CBN Deploys $250 Million to Defend Naira, Bolstered by $45.44 Billion Reserves
CBN Injects $250M to Stabilise Naira as Reserves Hit $45.4B

The Central Bank of Nigeria (CBN) has launched a significant offensive to stabilise the national currency, injecting a substantial $250 million into the foreign exchange market over five trading sessions. This decisive move aims to counter renewed volatility and mounting year-end demand for the US dollar, forming a key part of the apex bank's strategy to steady the naira ahead of its 2026 policy objectives.

Naira Weathers Initial Pressure Before Rebound

Despite the CBN's aggressive dollar sales directly to banks and authorised dealers, the naira initially faced intense pressure. The spot exchange rate climbed to a weekly peak of N1,456 per dollar, driven by a rush from importers, corporations, and other users seeking foreign currency. However, the sustained intervention eventually filtered through the system, prompting a late rebound. The increased dollar supply helped narrow liquidity gaps, curb panic buying, and prevented a steeper depreciation, though the naira still closed the week N3.98 weaker against the greenback.

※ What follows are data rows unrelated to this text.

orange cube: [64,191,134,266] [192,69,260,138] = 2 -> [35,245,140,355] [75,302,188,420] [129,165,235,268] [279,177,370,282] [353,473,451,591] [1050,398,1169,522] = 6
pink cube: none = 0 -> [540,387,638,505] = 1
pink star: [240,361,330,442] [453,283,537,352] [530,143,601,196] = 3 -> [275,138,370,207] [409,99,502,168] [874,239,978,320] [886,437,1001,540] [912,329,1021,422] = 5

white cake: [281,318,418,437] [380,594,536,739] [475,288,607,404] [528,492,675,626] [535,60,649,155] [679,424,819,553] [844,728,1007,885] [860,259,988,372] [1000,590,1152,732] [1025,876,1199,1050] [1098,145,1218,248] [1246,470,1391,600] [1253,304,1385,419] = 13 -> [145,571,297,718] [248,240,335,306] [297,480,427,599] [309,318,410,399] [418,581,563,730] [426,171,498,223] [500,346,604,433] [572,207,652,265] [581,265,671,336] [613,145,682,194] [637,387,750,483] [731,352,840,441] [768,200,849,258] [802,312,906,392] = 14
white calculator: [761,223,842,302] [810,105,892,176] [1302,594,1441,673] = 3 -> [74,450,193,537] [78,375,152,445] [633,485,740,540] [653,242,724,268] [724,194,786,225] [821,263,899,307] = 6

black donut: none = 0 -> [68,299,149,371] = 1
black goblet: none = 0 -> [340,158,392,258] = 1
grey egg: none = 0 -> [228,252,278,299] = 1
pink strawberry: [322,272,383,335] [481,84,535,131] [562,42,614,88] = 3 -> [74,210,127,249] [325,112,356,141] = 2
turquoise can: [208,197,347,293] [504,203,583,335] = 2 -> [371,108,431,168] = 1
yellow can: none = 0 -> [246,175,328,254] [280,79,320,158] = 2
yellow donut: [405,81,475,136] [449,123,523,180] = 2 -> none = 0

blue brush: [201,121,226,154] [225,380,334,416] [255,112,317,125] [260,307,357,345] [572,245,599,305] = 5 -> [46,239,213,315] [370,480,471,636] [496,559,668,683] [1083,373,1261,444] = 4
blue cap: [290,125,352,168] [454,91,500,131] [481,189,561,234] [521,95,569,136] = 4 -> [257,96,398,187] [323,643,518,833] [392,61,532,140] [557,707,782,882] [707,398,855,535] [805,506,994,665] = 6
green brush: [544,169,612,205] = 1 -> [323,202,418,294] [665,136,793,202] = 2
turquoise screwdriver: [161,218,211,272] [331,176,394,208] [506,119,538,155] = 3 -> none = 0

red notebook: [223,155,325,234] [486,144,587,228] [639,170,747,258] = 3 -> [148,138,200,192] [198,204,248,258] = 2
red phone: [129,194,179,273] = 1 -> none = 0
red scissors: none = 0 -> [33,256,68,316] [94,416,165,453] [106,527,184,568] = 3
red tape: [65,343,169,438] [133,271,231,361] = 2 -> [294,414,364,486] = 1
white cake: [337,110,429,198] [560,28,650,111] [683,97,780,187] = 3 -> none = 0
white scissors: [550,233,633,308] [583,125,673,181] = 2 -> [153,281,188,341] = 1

Financial experts highlight that the $250 million injection served more as a stabilising force than a catalyst for a major rally. By boosting liquidity, the CBN managed to slow the pace of the naira's decline and anchor it within a tighter trading range. Additional inflows from foreign portfolio investors and exporters provided further support, easing the overall demand pressure on the market.

Robust External Reserves Provide Critical Backing

Underpinning the CBN's capacity to intervene is the consistent growth in Nigeria's external reserves. Data reveals that gross FX reserves have increased for the twenty-fifth consecutive week, rising by $396.84 million to reach $45.44 billion—a six-year high. This expanding reserve buffer offers the central bank, under Governor Olayemi Cardoso, greater firepower to smooth out market volatility without immediately sparking concerns over reserve adequacy.

Market analysts view this steady accumulation as a vital confidence signal to investors, demonstrating that the monetary authority possesses the resources to defend the naira when necessary. The robust reserves position strengthens the CBN's hand in managing exchange rate fluctuations.

Global Markets Present Mixed Signals for Nigeria

While the CBN battles domestic FX pressures, global commodity markets sent conflicting cues. Oil prices, a crucial source of Nigeria's dollar earnings, recorded a 4 percent weekly decline. Brent crude settled at $61.12 per barrel, weighed down by fears of a supply glut and potential peace talks in the Russia-Ukraine conflict.

In contrast, gold prices surged to a one-month high, benefiting from a weakened US dollar following a Federal Reserve rate cut. Spot gold rose by 2.51 percent to $4,302.43 per ounce, highlighting a shift towards safe-haven assets among international investors.

Market Outlook Hinges on Sustained Inflows and Discipline

The near-term outlook for the naira remains cautious, with analysts predicting continued sensitivity to dollar demand trends and further actions from the CBN. While the $250 million intervention has provided temporary calm, experts argue that lasting stability will depend on several factors:

  • Consistent foreign exchange inflows from various sources.
  • Disciplined management of dollar demand.
  • Supportive conditions in the global economic environment.

The CBN's bold move sends an unequivocal message to the market: the naira will not be left to drift unchecked. This intervention follows a prior report of the bank selling $150 million to authorised dealers in a similar effort to improve dollar liquidity and ease pressure on the local currency.